‘’Anadolu yakasına ikinci metro geliyor… İstanbul Büyükşehir Belediyesi ‘’ bu tam sayfa ilan 5 Haziran tarihinde gazetelerin en pahalı sayfasında çıktı. Ancak 6 gazeteye ambargo uygulandı ve bu ilan verilmedi. Bu gazeteler , tiraj sırasıyla , Sözcü , Yeniçağ , Aydınlık, Ortadoğu , Birgün ve Yurt gazeteleridir.
Gazetelere ilan verirken özel sektörde ayırım yapar. Ancak bu ayırımda belirli kriterler olur… Söz gelimi , Tirajı 100.000 den yüksek gazetelere veriyorum der. Veya tiraja bakmaz ve fakat belirli bir hedef kitleye hitap eden gazetelere reklam verir.
Büyük şehir belediyesi ise yalnızca muhalif gazetelere ambargo uygulamış. Söz gelimi , Sözcünün tirajı 250 bin olduğu halde sözcüye reklam verilmemiş. Buna karşılık daha düşük tirajlı olan , Habertürk (220.bin), Star (151 bin ) , Milliyet (130 bin ) gazetelerine verilmiş.
Kamunun reklam yapması doğrumu , değilmi ? daha sonra tartışalım… Verebildiğini varsaysak bile , Büyükşehir belediyesi kendisine halkın emanet ettiği Büyükşehirin kaynaklarını , basiretli bir tüccar gibi ve objektif kriterlere göre kullanması gerekir. Oysaki, bu örnekte daha büyük tirajlı gazeteler devre dışı bırakılmış ve daha az sayıda vatandaşa ulaşılmıştır. Yani devletin parası etkin kullanılmamıştır.
Diyelim ki bir şirketin ortakları , güvenip şirket idaresini bir genel müdüre bırakıyor. Genel müdür şirketin parasını keyfi kullanırsa sorumlu ve suçlu oluyor. Kendisine ortakların güveni kalmıyor . Kamuda da , devletin gerçek sahibi ve ortakları halktır. Eğer Büyükşehir Belediyesi halkın vergisini keyfi kulanmışsa, bu da bir nevi yolsuzluktur. Bir yönetici iyi niyetli olur ve fakat yeteneği olmadığı için , işi bilmediği için işletmeyi veya devleti kötü yönetir. Bunu adı beceriksizliktir. Fakat bilerek devletin parası ile siyaset yapmak kötü niyettir ve elbette bir nevi yolsuzluktur.
657 sayılı Devlet Memurları Kanunu 12 maddesine göre , ‘’ Devlet memurları görevlerini dikkat ve itina ile yerine getirmek ve kendilerine teslim edilen devlet malını korumak ve gerekli tedbirleri almak zorundadırlar. ‘’ şeklindedir. Aksi halde devlet malına zarar verenler hakkında ceza , tazminat ve disiplin sorumluluğu doğar.

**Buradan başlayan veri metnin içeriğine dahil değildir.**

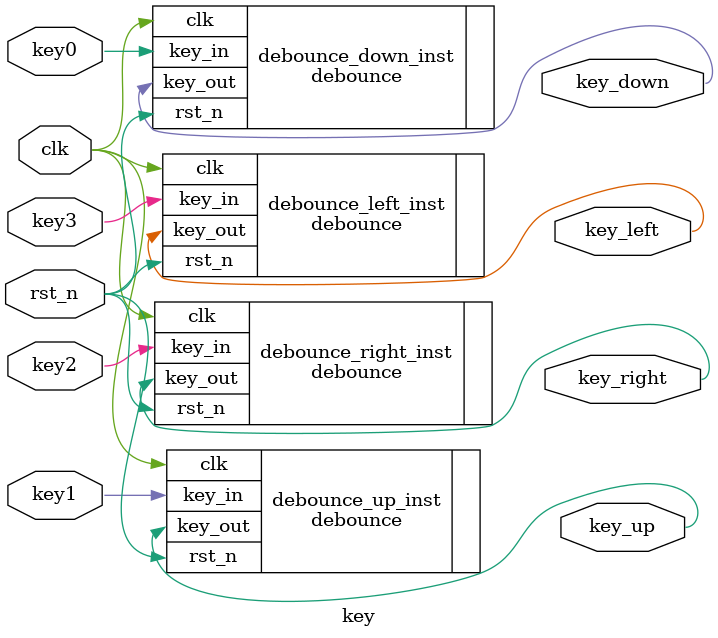
<source format=v>
/************************************************************************
 * Author        : Wen Chunyang
 * Email         : 1494640955@qq.com
 * Create time   : 2018-04-11 14:34
 * Last modified : 2018-04-11 14:34
 * Filename      : key.v
 * Description   : 
 * *********************************************************************/
module  key(
        input                   clk                     ,
        input                   rst_n                   ,
        //key
        input                   key3                    ,
        input                   key2                    ,
        input                   key1                    ,
        input                   key0                    ,
        //key out
        output  wire            key_left                ,
        output  wire            key_right               ,
        output  wire            key_up                  ,
        output  wire            key_down 
);
//=====================================================================\
// ********** Define Parameter and Internal Signals *************
//=====================================================================/


//======================================================================
// ***************      Main    Code    ****************
//======================================================================




debounce    debounce_left_inst(
        .clk                    (clk                    ),
        .rst_n                  (rst_n                  ),
        //key
        .key_in                 (key3                   ),
        .key_out                (key_left               )
);
debounce    debounce_right_inst(
        .clk                    (clk                    ),
        .rst_n                  (rst_n                  ),
        //key
        .key_in                 (key2                   ),
        .key_out                (key_right              )
);
debounce    debounce_up_inst(
        .clk                    (clk                    ),
        .rst_n                  (rst_n                  ),
        //key
        .key_in                 (key1                   ),
        .key_out                (key_up                 )
);
debounce    debounce_down_inst(
        .clk                    (clk                    ),
        .rst_n                  (rst_n                  ),
        //key
        .key_in                 (key0                   ),
        .key_out                (key_down               )
);

endmodule

</source>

CHP’li belediyeler öksürünce soruşturma açan İç işleri Bakanlığı İstanbul Büyük şehir belediyesinin , kamu parasını siyasi bir yaklaşım içinde kullanmış olmasını , görmezden gelirse, tarihi sorumluğunu da bölüşmüş olacaktır.
Büyükşehirin böyle bir ayırım yapması , etik açıdan da yanlıştır. Zira Büyükşehir belediyesi hizmetlerinin finansmanı , başkanın aldığı maaşlar dahil halkın vergileriyle karşılanıyor. Belediyenin ambargo koyduğu gazeteler de vergi veriyor. Başkan bu ayırımı yaparken , kendi maaşı içinde de ambargo uyguladığı gazetelerin vergileri olduğunu düşünemiyor mu ? Dini ve etik açıdan bu kadar açık yanlışlığı neden yapıyor ?
Yetmedi … Vergi mükellefi , vergilerinin siyasi amaçla kullanıldığını gördükçe , vergiye karşı direnç oluşuyor. Vergi mükellefi alacağı kamu hizmeti için vergi veriyor… Belediye başkanının reklam yapması ve siyaset yapması için vergi vermiyor. Kaldı ki kamu bu hizmetleri yapmak zorundadır. Yaptığı kamu hizmetini basın yoluyla kamu oyuna duyurmaktadır. Söz gelimi büyükşehir belediyesi bu hizmeti bir basın toplantısı ile açıklasaydı , halkın yine heberi olurdu… Yerine reklam vermek te devlet parasını çar-çur etmektir. Üstelik burada hiç ihtiyaç yokken yandaş basını kayırmak için verilmiş bir reklam var ki , suç ikiye katlanıyor.